Mike Chen, Robeco's head of Next Gen Research, emphasized that while AI will transform many aspects of how multi-asset portfolios are managed, certain areas, such as face-to-face customer service, will continue to rely on human skills.
Chen also pointed out that data availability could be a limiting factor for some asset classes.
“We believe that artificial intelligence plays a big role in all assets where there is sufficient data available. In certain asset classes where data availability is not great, the role of AI will be relatively less as AI algorithms require data to be effective,” he said.
Similarly, Toohey pointed out that asset classes with frequent market valuations, such as listed stocks, tend to be better suited for machine learning models compared to illiquid assets that rely more on subjective or opinion-based valuations.
According to Tom Boyle, CEO of derivatives-based investment manager Atlantic House Group, the biggest benefits of using AI are related to productivity.

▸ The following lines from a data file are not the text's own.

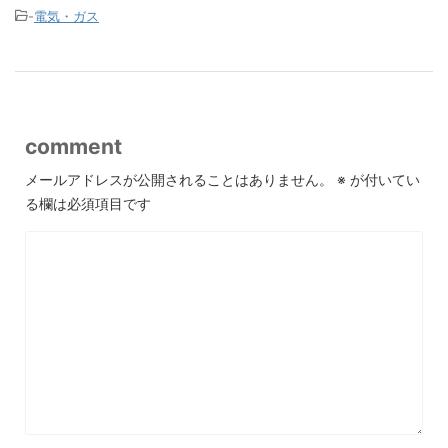
-
電気・ガス
comment
メールアドレスが公開されることはありません。
※
が付いてい
る欄は必須項目です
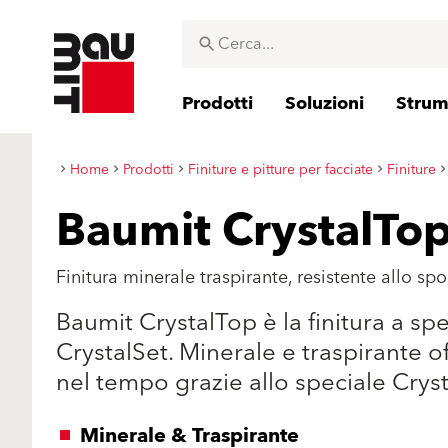
Prodotti
Soluzioni
Strume
Home
Prodotti
Finiture e pitture per facciate
Finiture
Baumit CrystalTo
Finitura minerale traspirante, resistente allo sp
Baumit CrystalTop è la finitura a s
CrystalSet. Minerale e traspirante o
nel tempo grazie allo speciale Cryst
Minerale & Traspirante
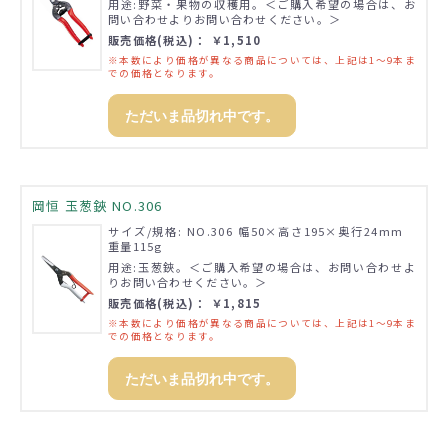
用途:野菜・果物の収穫用。＜ご購入希望の場合は、お
問い合わせよりお問い合わせください。＞
販売価格(税込)： ￥1,510
※本数により価格が異なる商品については、上記は1～9本ま
での価格となります。
ただいま品切れ中です。
岡恒 玉葱鋏 NO.306
サイズ/規格: NO.306 幅50×高さ195×奥行24mm
重量115g
用途:玉葱鋏。＜ご購入希望の場合は、お問い合わせよ
りお問い合わせください。＞
販売価格(税込)： ￥1,815
※本数により価格が異なる商品については、上記は1～9本ま
での価格となります。
ただいま品切れ中です。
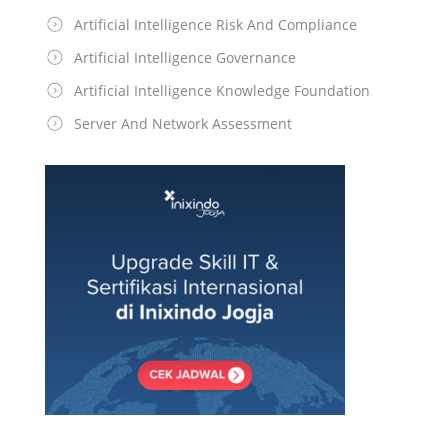
Artificial Intelligence Risk And Compliance
Artificial Intelligence Governance
Artificial Intelligence Knowledge Foundation
Server And Network Assessment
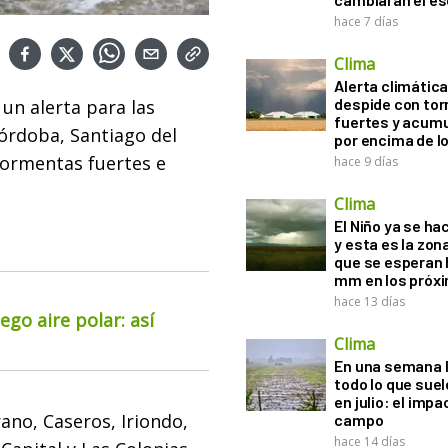
hace 7 días
Clima
Alerta climática:
despide con to
 un alerta para las
fuertes y acum
Córdoba, Santiago del
por encima de 
tormentas fuertes e
hace 9 días
Clima
El Niño ya se ha
y esta es la zona
que se esperan 
mm en los próx
hace 13 días
go aire polar: así
Clima
En una semana l
todo lo que suel
en julio: el impa
no, Caseros, Iriondo,
campo
hace 14 días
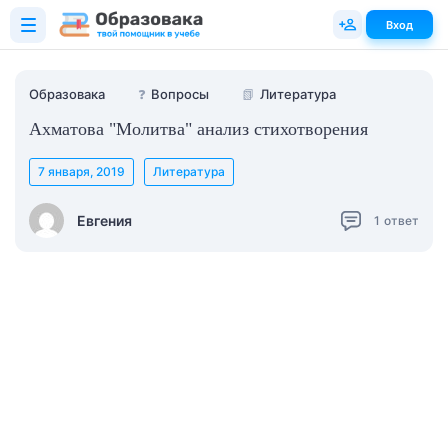
Вход
Образовака
❓
Вопросы
📗
Литература
Ахматова "Молитва" анализ стихотворения
7 января, 2019
Литература
Евгения
1
ответ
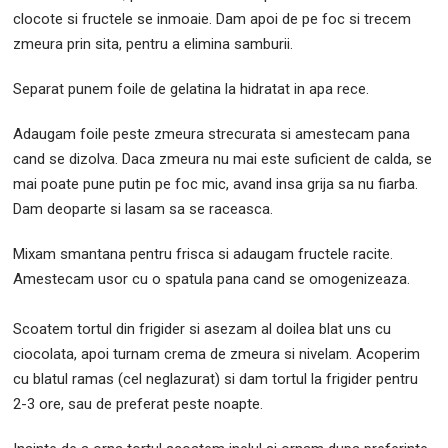
clocote si fructele se inmoaie. Dam apoi de pe foc si trecem
zmeura prin sita, pentru a elimina samburii.
Separat punem foile de gelatina la hidratat in apa rece.
Adaugam foile peste zmeura strecurata si amestecam pana
cand se dizolva. Daca zmeura nu mai este suficient de calda, se
mai poate pune putin pe foc mic, avand insa grija sa nu fiarba.
Dam deoparte si lasam sa se raceasca.
Mixam smantana pentru frisca si adaugam fructele racite.
Amestecam usor cu o spatula pana cand se omogenizeaza.
Scoatem tortul din frigider si asezam al doilea blat uns cu
ciocolata, apoi turnam crema de zmeura si nivelam. Acoperim
cu blatul ramas (cel neglazurat) si dam tortul la frigider pentru
2-3 ore, sau de preferat peste noapte.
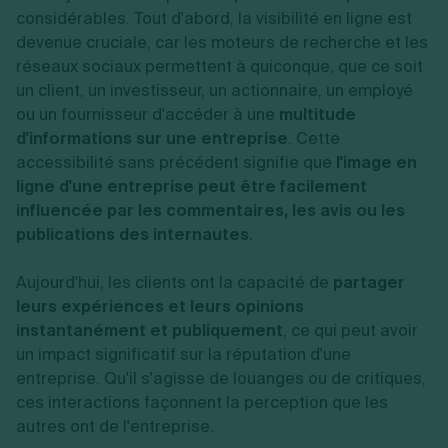
considérables. Tout d'abord, la visibilité en ligne est
devenue cruciale, car les moteurs de recherche et les
réseaux sociaux permettent à quiconque, que ce soit
un client, un investisseur, un actionnaire, un employé
ou un fournisseur d'accéder à une
multitude
d'informations sur une entreprise
. Cette
accessibilité sans précédent signifie que
l'image en
ligne d'une entreprise
peut être facilement
influencée par les commentaires, les avis ou les
publications des internautes
.
Aujourd'hui, les clients ont la capacité de
partager
leurs expériences et leurs opinions
instantanément et publiquement
, ce qui peut avoir
un impact significatif sur la réputation d'une
entreprise. Qu'il s'agisse de louanges ou de critiques,
ces interactions façonnent la perception que les
autres ont de l'entreprise.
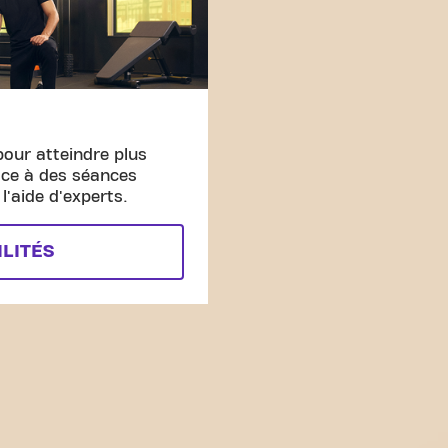
pour atteindre plus
âce à des séances
'aide d'experts.
ILITÉS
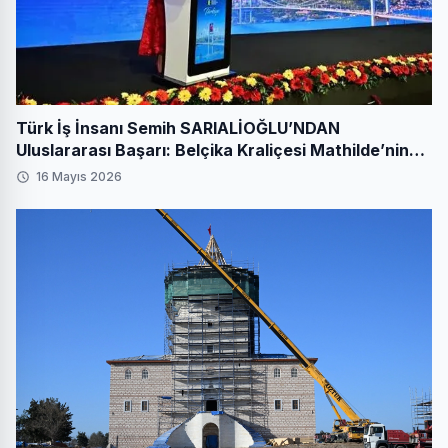
Türk İş İnsanı Semih SARIALİOĞLU’NDAN
Uluslararası Başarı: Belçika Kraliçesi Mathilde’nin
Katıldığı Zirvede Stratejik İmza
16 Mayıs 2026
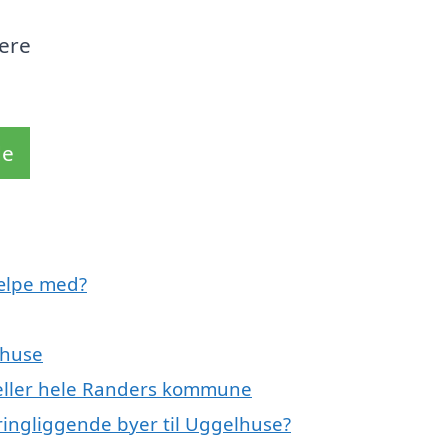
mere
de
ælpe med?
lhuse
 eller hele Randers kommune
ringliggende byer til Uggelhuse?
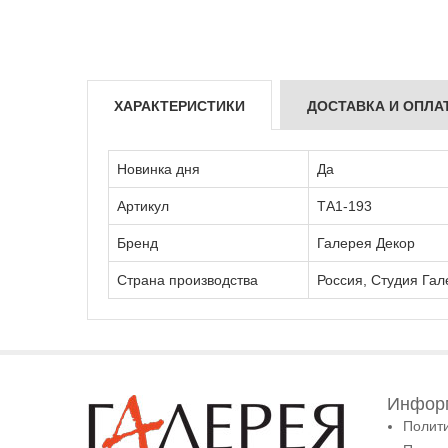
ХАРАКТЕРИСТИКИ
ДОСТАВКА И ОПЛА
Новинка дня
Да
Артикул
ТА1-193
Бренд
Галерея Декор
Страна производства
Россия, Студия Гал
Информ
Полит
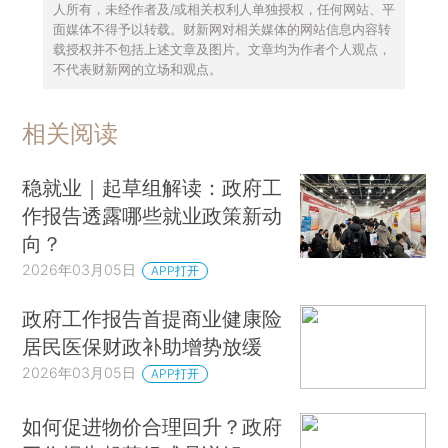
人所有，未经作者及/或相关权利人单独授权，任何网站、平
面媒体不得予以转载。财新网对相关媒体的网站信息内容转
载授权并不包括上述文章及图片。文章均为作者个人观点，
不代表财新网的立场和观点。
相关阅读
稳就业｜起草组解读：政府工
作报告透露哪些就业政策新动
向？
2026年03月05日
APP打开
政府工作报告首提商业健康险
居民医保财政补助增势放缓
2026年03月05日
APP打开
如何促进物价合理回升？政府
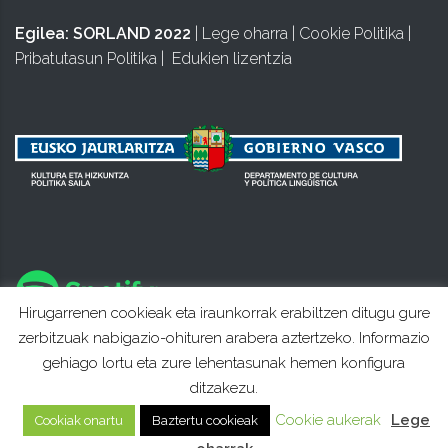
Egilea:
SORLAND 2022
|
Lege oharra
|
Cookie Politika
|
Pribatutasun Politika
|
Edukien lizentzia
Hirugarrenen cookieak eta iraunkorrak erabiltzen ditugu gure
zerbitzuak nabigazio-ohituren arabera aztertzeko. Informazio
gehiago lortu eta zure lehentasunak hemen konfigura
ditzakezu.
Cookie aukerak
Lege
Cookiak onartu
Baztertu cookieak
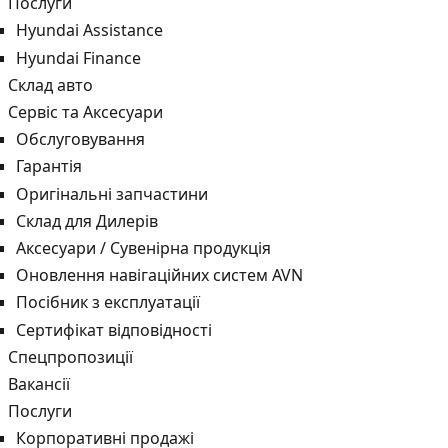
Послуги
Hyundai Assistance
Hyundai Finance
Склад авто
Сервіс та Аксесуари
Обслуговування
Гарантія
Оригінальні запчастини
Склад для Дилерів
Аксесуари / Сувенірна продукція
Оновлення навігаційних систем AVN
Посібник з експлуатації
Сертифікат відповідності
Спецпропозиції
Вакансії
Послуги
Корпоративні продажі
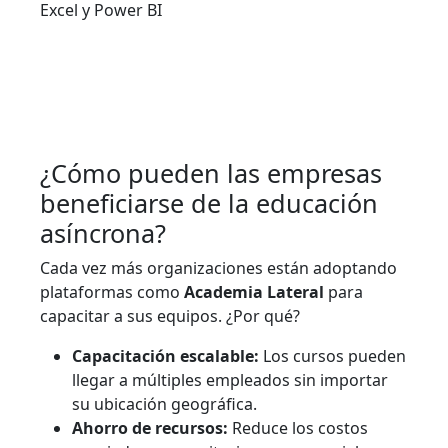
Excel y Power BI
¿Cómo pueden las empresas
beneficiarse de la educación
asíncrona?
Cada vez más organizaciones están adoptando
plataformas como
Academia Lateral
para
capacitar a sus equipos. ¿Por qué?
Capacitación escalable:
Los cursos pueden
llegar a múltiples empleados sin importar
su ubicación geográfica.
Ahorro de recursos:
Reduce los costos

“We don't give AI money to manage, but it allows [us] to take all the different data points where we used to be able to take 10, now we can take 30. And it allows you a broader scope or it allows you to explore different geographies at the same level of detail, but you don't necessarily have experts in every single area," he said.
Boyle expressed discomfort with relying on AI for asset classes in general at the moment, but said he sees potential for AI to improve transparency in less liquid and less transparent markets by processing data more efficiently than humans.
"I think over the next 18 months it could become a money mover, but from our perspective it's certainly a data tool to improve performance rather than actually applying money to different markets," he said.